[START]

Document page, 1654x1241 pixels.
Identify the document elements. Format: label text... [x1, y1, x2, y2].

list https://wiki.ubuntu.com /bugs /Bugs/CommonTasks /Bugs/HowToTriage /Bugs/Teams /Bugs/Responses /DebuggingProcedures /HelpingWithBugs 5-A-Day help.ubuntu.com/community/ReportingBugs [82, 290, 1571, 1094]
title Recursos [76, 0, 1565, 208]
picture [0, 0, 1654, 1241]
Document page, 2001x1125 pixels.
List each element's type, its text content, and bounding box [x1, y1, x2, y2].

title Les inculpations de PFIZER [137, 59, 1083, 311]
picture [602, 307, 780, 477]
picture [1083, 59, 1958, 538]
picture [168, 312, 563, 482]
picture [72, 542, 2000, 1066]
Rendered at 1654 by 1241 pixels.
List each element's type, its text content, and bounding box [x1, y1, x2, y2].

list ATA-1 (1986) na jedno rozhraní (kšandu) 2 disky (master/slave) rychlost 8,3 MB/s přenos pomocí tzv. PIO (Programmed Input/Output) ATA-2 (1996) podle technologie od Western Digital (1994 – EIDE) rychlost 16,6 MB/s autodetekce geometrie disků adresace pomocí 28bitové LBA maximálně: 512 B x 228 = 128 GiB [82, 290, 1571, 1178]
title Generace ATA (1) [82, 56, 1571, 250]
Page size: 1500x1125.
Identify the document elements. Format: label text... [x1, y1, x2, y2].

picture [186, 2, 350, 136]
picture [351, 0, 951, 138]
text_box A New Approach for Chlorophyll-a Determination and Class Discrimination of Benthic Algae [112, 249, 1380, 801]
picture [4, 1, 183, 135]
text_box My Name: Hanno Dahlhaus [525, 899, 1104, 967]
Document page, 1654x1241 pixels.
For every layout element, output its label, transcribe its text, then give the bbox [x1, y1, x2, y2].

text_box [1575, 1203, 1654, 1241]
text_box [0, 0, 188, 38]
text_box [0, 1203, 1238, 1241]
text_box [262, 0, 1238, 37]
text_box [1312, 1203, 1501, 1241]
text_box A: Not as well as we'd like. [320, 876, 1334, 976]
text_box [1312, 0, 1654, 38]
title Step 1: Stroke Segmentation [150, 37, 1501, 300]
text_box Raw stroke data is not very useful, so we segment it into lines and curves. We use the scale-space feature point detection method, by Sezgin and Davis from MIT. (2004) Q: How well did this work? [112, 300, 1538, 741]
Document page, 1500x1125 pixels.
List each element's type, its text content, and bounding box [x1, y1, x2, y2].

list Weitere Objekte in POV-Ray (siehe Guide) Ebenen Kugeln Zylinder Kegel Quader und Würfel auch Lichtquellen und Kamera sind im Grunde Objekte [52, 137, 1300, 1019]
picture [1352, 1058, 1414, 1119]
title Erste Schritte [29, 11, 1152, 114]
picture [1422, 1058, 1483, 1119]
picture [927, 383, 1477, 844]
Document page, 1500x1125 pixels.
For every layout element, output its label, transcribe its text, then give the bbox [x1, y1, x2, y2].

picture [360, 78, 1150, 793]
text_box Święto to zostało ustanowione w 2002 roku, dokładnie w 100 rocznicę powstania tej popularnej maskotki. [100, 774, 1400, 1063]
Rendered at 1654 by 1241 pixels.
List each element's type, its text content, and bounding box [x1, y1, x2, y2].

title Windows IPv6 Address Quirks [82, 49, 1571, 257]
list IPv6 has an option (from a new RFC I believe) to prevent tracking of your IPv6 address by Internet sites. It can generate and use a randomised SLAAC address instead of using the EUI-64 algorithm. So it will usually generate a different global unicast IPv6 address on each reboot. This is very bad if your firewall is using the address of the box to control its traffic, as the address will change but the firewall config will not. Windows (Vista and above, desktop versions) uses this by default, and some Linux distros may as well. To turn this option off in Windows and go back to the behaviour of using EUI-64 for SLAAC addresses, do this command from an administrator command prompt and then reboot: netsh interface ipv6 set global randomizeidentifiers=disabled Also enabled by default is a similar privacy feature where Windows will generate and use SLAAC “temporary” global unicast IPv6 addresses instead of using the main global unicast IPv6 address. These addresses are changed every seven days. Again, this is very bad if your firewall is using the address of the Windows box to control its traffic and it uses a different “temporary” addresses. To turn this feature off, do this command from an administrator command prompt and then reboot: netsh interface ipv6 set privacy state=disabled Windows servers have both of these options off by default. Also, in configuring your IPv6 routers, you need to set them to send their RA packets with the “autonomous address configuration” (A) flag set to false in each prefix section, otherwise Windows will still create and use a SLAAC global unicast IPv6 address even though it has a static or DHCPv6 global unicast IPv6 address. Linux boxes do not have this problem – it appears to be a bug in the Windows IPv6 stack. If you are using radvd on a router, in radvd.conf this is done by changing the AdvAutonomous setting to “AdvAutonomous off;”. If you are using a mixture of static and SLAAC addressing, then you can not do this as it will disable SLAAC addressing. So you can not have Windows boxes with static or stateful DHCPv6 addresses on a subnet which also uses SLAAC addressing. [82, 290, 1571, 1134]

[END]

_Task_. Convert every line of the data above into a JSON list of strings, one string per line, and omit the blank lines.

_Solution for this task_.
[
  "Document page, 1654x1241 pixels.",
  "Identify the document elements. Format: label text... [x1, y1, x2, y2].",
  "list https://wiki.ubuntu.com /bugs /Bugs/CommonTasks /Bugs/HowToTriage /Bugs/Teams /Bugs/Responses /DebuggingProcedures /HelpingWithBugs 5-A-Day help.ubuntu.com/community/ReportingBugs [82, 290, 1571, 1094]",
  "title Recursos [76, 0, 1565, 208]",
  "picture [0, 0, 1654, 1241]",
  "Document page, 2001x1125 pixels.",
  "List each element's type, its text content, and bounding box [x1, y1, x2, y2].",
  "title Les inculpations de PFIZER [137, 59, 1083, 311]",
  "picture [602, 307, 780, 477]",
  "picture [1083, 59, 1958, 538]",
  "picture [168, 312, 563, 482]",
  "picture [72, 542, 2000, 1066]",
  "Rendered at 1654 by 1241 pixels.",
  "List each element's type, its text content, and bounding box [x1, y1, x2, y2].",
  "list ATA-1 (1986) na jedno rozhraní (kšandu) 2 disky (master/slave) rychlost 8,3 MB/s přenos pomocí tzv. PIO (Programmed Input/Output) ATA-2 (1996) podle technologie od Western Digital (1994 – EIDE) rychlost 16,6 MB/s autodetekce geometrie disků adresace pomocí 28bitové LBA maximálně: 512 B x 228 = 128 GiB [82, 290, 1571, 1178]",
  "title Generace ATA (1) [82, 56, 1571, 250]",
  "Page size: 1500x1125.",
  "Identify the document elements. Format: label text... [x1, y1, x2, y2].",
  "picture [186, 2, 350, 136]",
  "picture [351, 0, 951, 138]",
  "text_box A New Approach for Chlorophyll-a Determination and Class Discrimination of Benthic Algae [112, 249, 1380, 801]",
  "picture [4, 1, 183, 135]",
  "text_box My Name: Hanno Dahlhaus [525, 899, 1104, 967]",
  "Document page, 1654x1241 pixels.",
  "For every layout element, output its label, transcribe its text, then give the bbox [x1, y1, x2, y2].",
  "text_box [1575, 1203, 1654, 1241]",
  "text_box [0, 0, 188, 38]",
  "text_box [0, 1203, 1238, 1241]",
  "text_box [262, 0, 1238, 37]",
  "text_box [1312, 1203, 1501, 1241]",
  "text_box A: Not as well as we'd like. [320, 876, 1334, 976]",
  "text_box [1312, 0, 1654, 38]",
  "title Step 1: Stroke Segmentation [150, 37, 1501, 300]",
  "text_box Raw stroke data is not very useful, so we segment it into lines and curves. We use the scale-space feature point detection method, by Sezgin and Davis from MIT. (2004) Q: How well did this work? [112, 300, 1538, 741]",
  "Document page, 1500x1125 pixels.",
  "List each element's type, its text content, and bounding box [x1, y1, x2, y2].",
  "list Weitere Objekte in POV-Ray (siehe Guide) Ebenen Kugeln Zylinder Kegel Quader und Würfel auch Lichtquellen und Kamera sind im Grunde Objekte [52, 137, 1300, 1019]",
  "picture [1352, 1058, 1414, 1119]",
  "title Erste Schritte [29, 11, 1152, 114]",
  "picture [1422, 1058, 1483, 1119]",
  "picture [927, 383, 1477, 844]",
  "Document page, 1500x1125 pixels.",
  "For every layout element, output its label, transcribe its text, then give the bbox [x1, y1, x2, y2].",
  "picture [360, 78, 1150, 793]",
  "text_box Święto to zostało ustanowione w 2002 roku, dokładnie w 100 rocznicę powstania tej popularnej maskotki. [100, 774, 1400, 1063]",
  "Rendered at 1654 by 1241 pixels.",
  "List each element's type, its text content, and bounding box [x1, y1, x2, y2].",
  "title Windows IPv6 Address Quirks [82, 49, 1571, 257]",
  "list IPv6 has an option (from a new RFC I believe) to prevent tracking of your IPv6 address by Internet sites. It can generate and use a randomised SLAAC address instead of using the EUI-64 algorithm. So it will usually generate a different global unicast IPv6 address on each reboot. This is very bad if your firewall is using the address of the box to control its traffic, as the address will change but the firewall config will not. Windows (Vista and above, desktop versions) uses this by default, and some Linux distros may as well. To turn this option off in Windows and go back to the behaviour of using EUI-64 for SLAAC addresses, do this command from an administrator command prompt and then reboot: netsh interface ipv6 set global randomizeidentifiers=disabled Also enabled by default is a similar privacy feature where Windows will generate and use SLAAC “temporary” global unicast IPv6 addresses instead of using the main global unicast IPv6 address. These addresses are changed every seven days. Again, this is very bad if your firewall is using the address of the Windows box to control its traffic and it uses a different “temporary” addresses. To turn this feature off, do this command from an administrator command prompt and then reboot: netsh interface ipv6 set privacy state=disabled Windows servers have both of these options off by default. Also, in configuring your IPv6 routers, you need to set them to send their RA packets with the “autonomous address configuration” (A) flag set to false in each prefix section, otherwise Windows will still create and use a SLAAC global unicast IPv6 address even though it has a static or DHCPv6 global unicast IPv6 address. Linux boxes do not have this problem – it appears to be a bug in the Windows IPv6 stack. If you are using radvd on a router, in radvd.conf this is done by changing the AdvAutonomous setting to “AdvAutonomous off;”. If you are using a mixture of static and SLAAC addressing, then you can not do this as it will disable SLAAC addressing. So you can not have Windows boxes with static or stateful DHCPv6 addresses on a subnet which also uses SLAAC addressing. [82, 290, 1571, 1134]"
]